Voters in Central Washington had little information available about the contest because the state declined to print a voters guide due to budget cuts. The nonpartisan race also offered no clue on the ballot as to the partisan ideology of the candidates. Gonzalez had campaigned in the area, raised $300,000, was regarded as highly qualified, and won the endorsement of the Yakima Herald-Republic.
Yet voters in Grant and Yakima counties overwhelmingly marked their ballots for Danielson, the virtually unknown lawyer from Kitsap County. In fact, Danielson outperformed the top Republican candidates for governor (Rob McKenna) and Senate (Michael Baumgartner) in the area. Danielson got more support than Baumgartner in every precinct in Yakima County.
The UW analysis looked at the results in heavily white precincts versus heavily Latino precincts and found deep racial polarization.
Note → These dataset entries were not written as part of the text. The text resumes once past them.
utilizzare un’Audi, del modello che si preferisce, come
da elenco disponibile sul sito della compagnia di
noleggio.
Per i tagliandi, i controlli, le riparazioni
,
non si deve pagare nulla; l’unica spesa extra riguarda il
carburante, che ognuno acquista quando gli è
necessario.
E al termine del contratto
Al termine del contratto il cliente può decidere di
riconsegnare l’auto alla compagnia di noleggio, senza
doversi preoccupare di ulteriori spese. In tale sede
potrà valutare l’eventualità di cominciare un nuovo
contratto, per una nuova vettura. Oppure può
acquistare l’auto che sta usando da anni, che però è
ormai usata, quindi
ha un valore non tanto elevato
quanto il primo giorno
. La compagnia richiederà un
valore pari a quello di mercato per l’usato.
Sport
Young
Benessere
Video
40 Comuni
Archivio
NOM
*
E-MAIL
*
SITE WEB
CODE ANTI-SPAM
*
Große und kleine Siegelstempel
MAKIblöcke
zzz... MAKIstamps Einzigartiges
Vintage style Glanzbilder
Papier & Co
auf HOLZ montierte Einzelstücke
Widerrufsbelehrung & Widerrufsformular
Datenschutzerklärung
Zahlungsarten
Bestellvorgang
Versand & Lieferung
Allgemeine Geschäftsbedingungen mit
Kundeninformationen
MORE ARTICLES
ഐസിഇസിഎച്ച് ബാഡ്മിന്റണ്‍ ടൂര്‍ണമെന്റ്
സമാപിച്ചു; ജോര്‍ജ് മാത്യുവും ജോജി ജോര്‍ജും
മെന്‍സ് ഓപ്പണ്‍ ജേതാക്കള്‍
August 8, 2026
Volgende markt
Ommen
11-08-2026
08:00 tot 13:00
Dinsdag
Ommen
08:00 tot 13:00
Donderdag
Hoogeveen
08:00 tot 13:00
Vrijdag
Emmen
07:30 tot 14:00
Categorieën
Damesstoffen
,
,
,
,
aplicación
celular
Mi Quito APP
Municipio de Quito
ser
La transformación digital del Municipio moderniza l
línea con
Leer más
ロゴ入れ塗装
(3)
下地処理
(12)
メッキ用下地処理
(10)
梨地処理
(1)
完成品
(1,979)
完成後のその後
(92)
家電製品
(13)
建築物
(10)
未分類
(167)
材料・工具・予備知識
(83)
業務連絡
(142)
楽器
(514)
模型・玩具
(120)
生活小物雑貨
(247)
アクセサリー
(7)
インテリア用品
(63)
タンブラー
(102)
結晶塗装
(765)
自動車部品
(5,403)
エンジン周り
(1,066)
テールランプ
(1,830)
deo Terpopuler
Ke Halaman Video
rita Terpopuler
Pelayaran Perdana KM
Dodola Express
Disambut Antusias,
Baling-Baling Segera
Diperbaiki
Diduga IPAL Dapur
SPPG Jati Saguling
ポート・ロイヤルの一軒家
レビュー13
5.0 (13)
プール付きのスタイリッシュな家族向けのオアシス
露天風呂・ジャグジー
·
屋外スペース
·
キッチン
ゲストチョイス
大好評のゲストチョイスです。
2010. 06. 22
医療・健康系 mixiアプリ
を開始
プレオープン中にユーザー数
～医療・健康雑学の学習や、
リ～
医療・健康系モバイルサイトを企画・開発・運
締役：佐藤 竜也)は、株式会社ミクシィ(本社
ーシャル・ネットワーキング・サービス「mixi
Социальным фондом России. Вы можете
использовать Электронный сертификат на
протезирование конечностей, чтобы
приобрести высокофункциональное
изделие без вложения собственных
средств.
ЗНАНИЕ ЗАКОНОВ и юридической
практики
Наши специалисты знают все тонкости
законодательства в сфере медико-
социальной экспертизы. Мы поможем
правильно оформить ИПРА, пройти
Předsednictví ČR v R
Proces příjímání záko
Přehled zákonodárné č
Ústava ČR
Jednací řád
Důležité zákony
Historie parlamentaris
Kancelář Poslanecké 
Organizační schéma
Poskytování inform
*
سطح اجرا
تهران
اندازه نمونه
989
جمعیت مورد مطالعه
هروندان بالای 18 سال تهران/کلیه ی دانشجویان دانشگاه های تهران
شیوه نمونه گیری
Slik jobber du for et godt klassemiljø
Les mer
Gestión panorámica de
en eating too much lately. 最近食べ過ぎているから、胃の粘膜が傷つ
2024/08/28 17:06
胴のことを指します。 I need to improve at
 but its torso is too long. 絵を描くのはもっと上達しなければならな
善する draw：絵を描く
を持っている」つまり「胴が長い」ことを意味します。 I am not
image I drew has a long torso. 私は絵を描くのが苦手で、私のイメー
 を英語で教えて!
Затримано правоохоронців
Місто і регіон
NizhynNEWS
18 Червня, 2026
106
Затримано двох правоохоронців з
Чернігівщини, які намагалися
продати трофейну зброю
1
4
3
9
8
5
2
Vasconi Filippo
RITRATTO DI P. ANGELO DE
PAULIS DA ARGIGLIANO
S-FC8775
In Yakima County, the regression estimates that across all precincts 68.6 percent of Latinos
voted for González while just 25.1 percent of non-Latinos voted for Gonzalez – a 43 point
voting differential between Latinos and non-Latinos. Analyzing Grant County results yields
very similar trends. Based on the data across precincts, the model estimates that González
received 68.7 percent of the Latino vote and 29.5 percent of the non-Latino vote – a 39 point
Danielson has suggested voters may have looked at his web site and liked his conservative views on the Constitution – in other words, voting for him based on ideology rather than race.
But Barreto found no evidence for that. In addition to Danielson outshining well-known conservatives like McKenna, Barreto noted that Supreme Court Justice Susan Owens, generally described as “center-left” in her ideology, received 60.5 percent of the vote in Yakima County against lesser known opponents who did not have Latino last names.
The results show that, had it been up to Eastern and Central Washington, Gonzalez would have lost to a vastly less qualified opponent who did not even campaign. The fact that he won was only attributable to more populous Western Washington counties. “That should set off serious question marks,” Barreto said.
In an op-ed in The Seattle Times, Barreto and David Perez, an attorney with Perkins Coie, argue that Washington should pass a Voting Rights Act to give a better shot to Latino candidates in Central Washington, who struggle against the same “racially polarized headwinds” that showed up in the Gonzalez-Danielson race.
That law would push cities and counties toward district-voting systems, which have proven to elect more racial minority candidates than citywide or countywide elections.